I could go on to make much the same sort of observations about cycling, overeating and alcohol consumption, but by now you will have got my point: clearly, official policy rates the lives of people who drink alcohol and ride bicycles as being far less valuable than the lives of those who might, just might, contract COVID-19. I could go on by mentioning diabetes, heart disease, obesity, and so on, but the message should by now be clear: as long as the sufferer is paying and voting, not much is going to change.

Now consider this: averaged over 365 days, one Australian dies every 3 minutes and 13 seconds.  Given that we are at about day 300 of the pandemic, we can proceed on the basis that there are usually about 130,000 deaths from all causes in Australia by this point in the year.  In this particular year, just over 800 have died either with or from the coronavirus.
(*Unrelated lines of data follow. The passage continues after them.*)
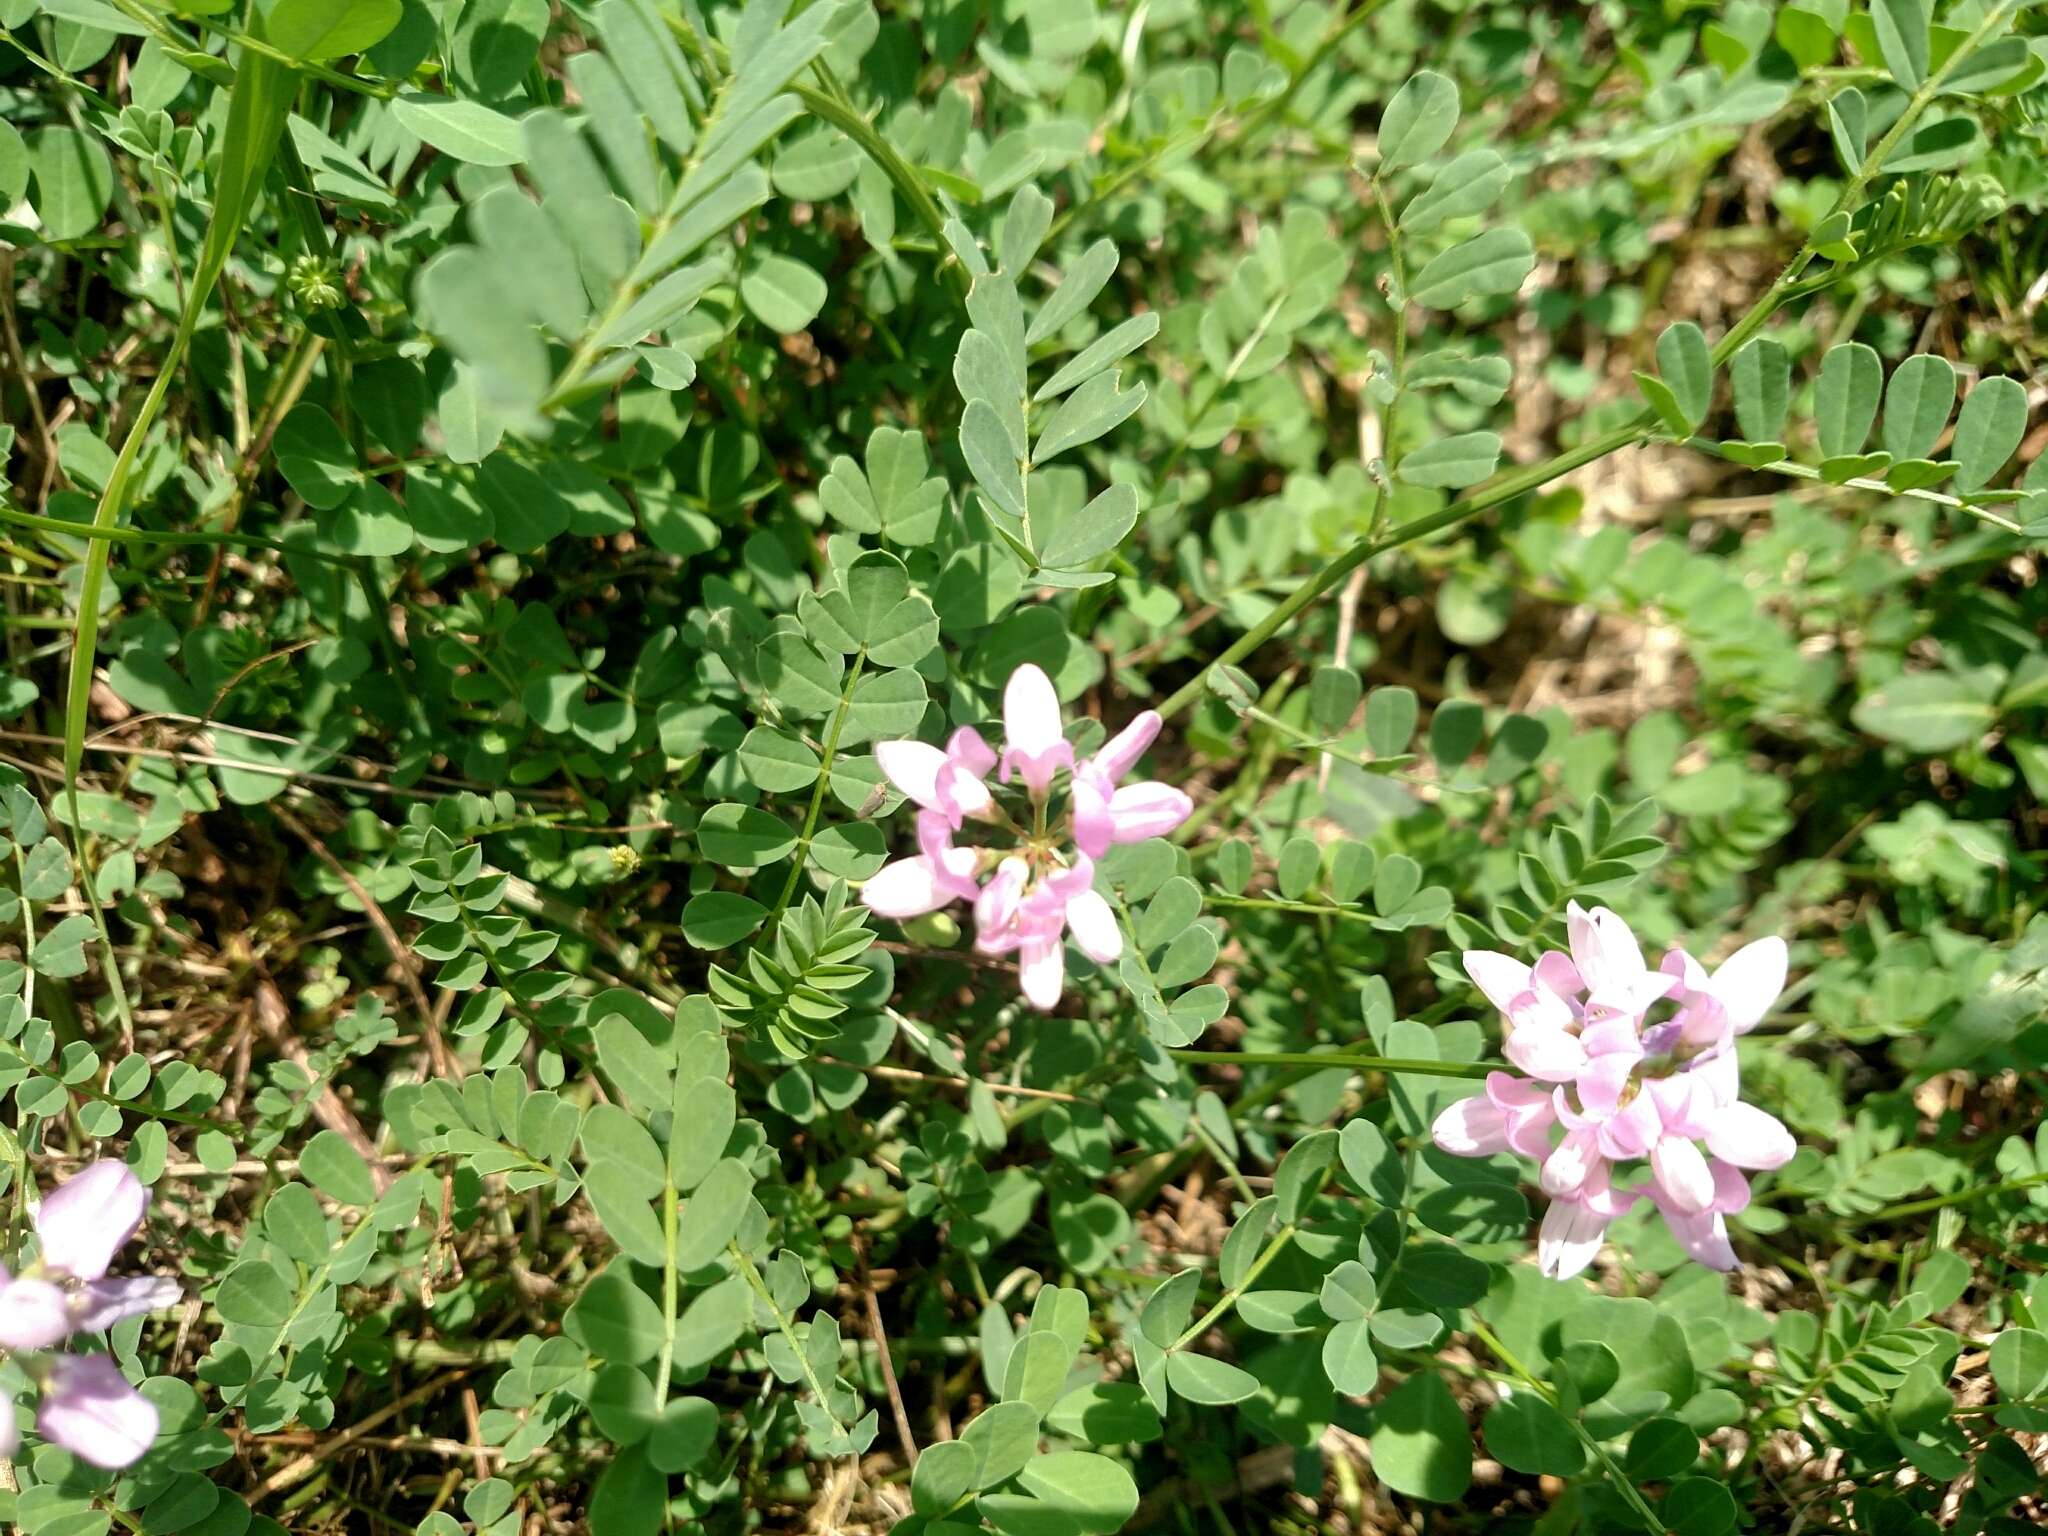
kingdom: Plantae
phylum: Tracheophyta
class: Magnoliopsida
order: Fabales
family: Fabaceae
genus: Coronilla
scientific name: Coronilla varia
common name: Crownvetch
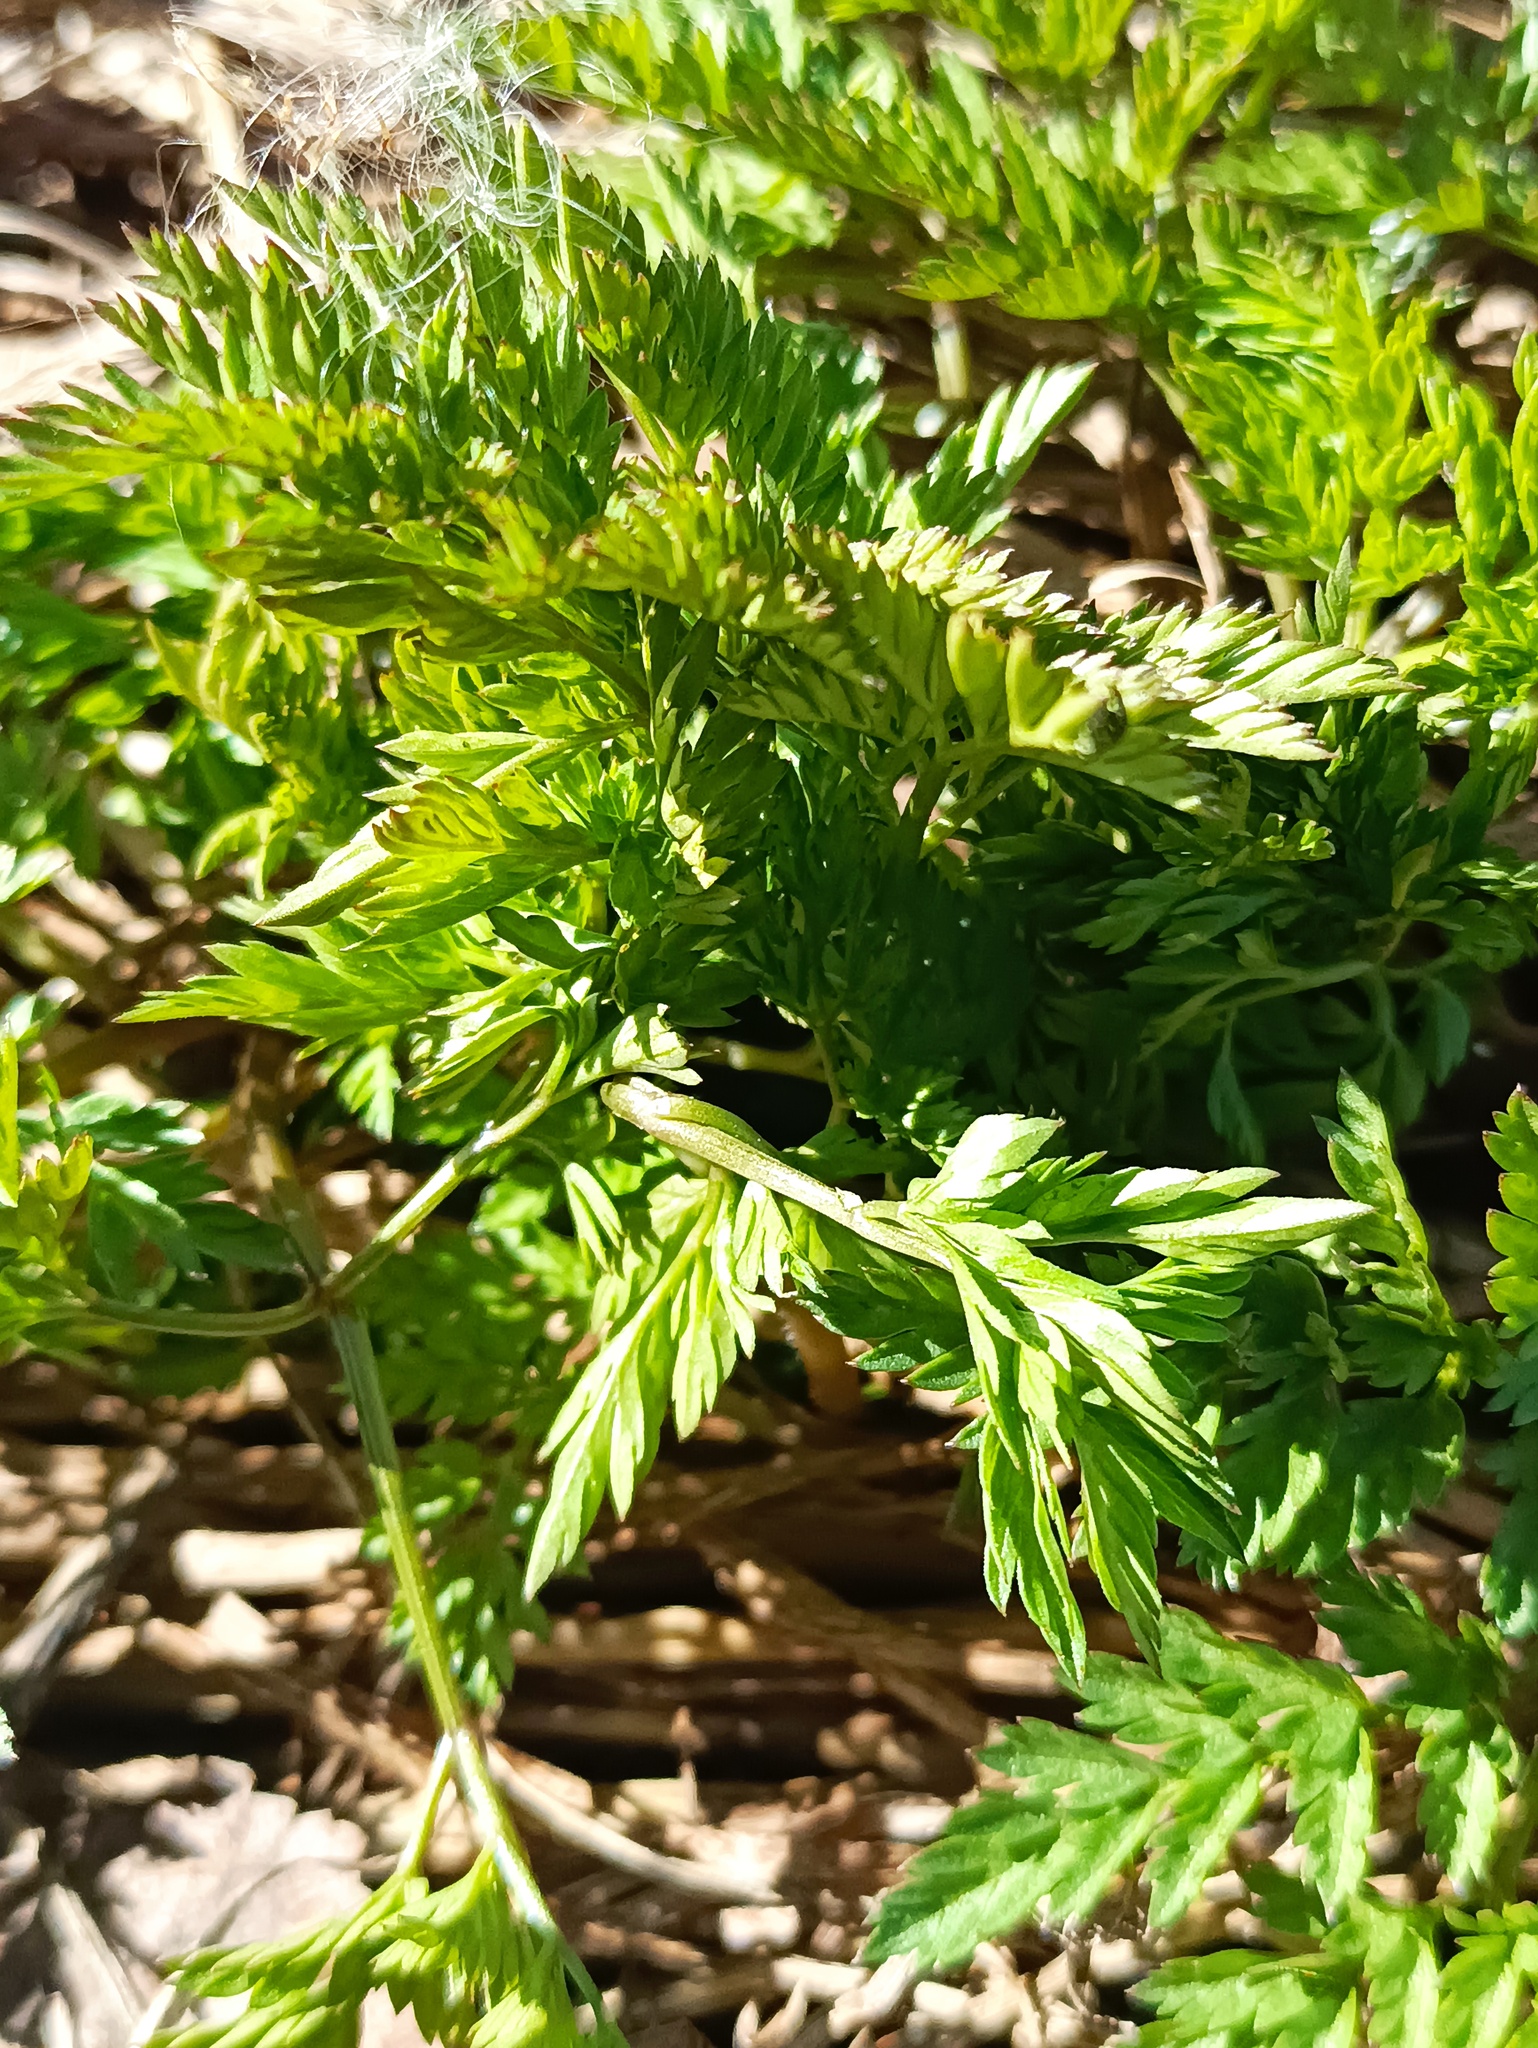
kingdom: Plantae
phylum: Tracheophyta
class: Magnoliopsida
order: Apiales
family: Apiaceae
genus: Anthriscus
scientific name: Anthriscus sylvestris
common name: Cow parsley
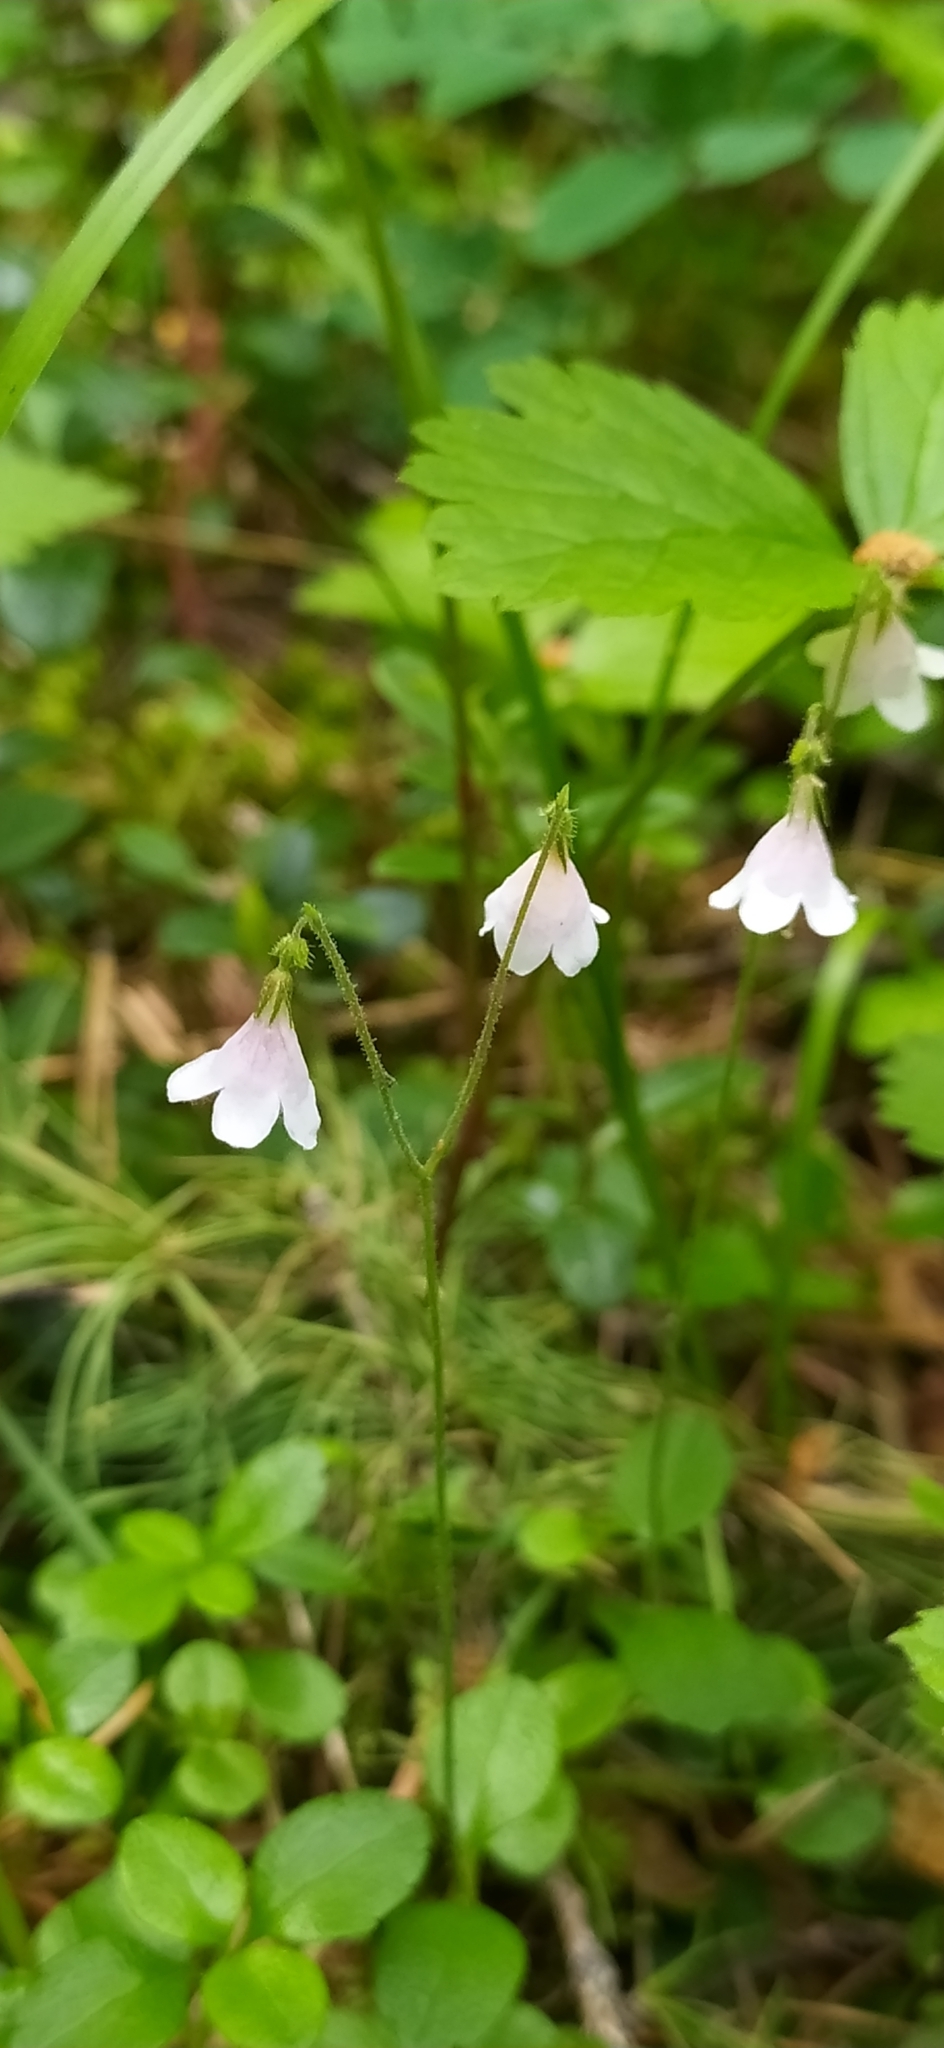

In total that is about 0.6 per cent of our deaths — in other words, the coronavirus is a very minor player in the roll call of ways in which we can die, yet it has attracted the maximum and all too often irrational responses.

What eludes me, and has done so for the entirety of the panicdemic, is the meek docility with which Australians have swallowed their governments’ picayune and capricious response to a minor public health menace. It seems that while we can be easily inspired to fear for our lives, respect for the preservation of traditional liberties ranks lower than the life of a great white shark.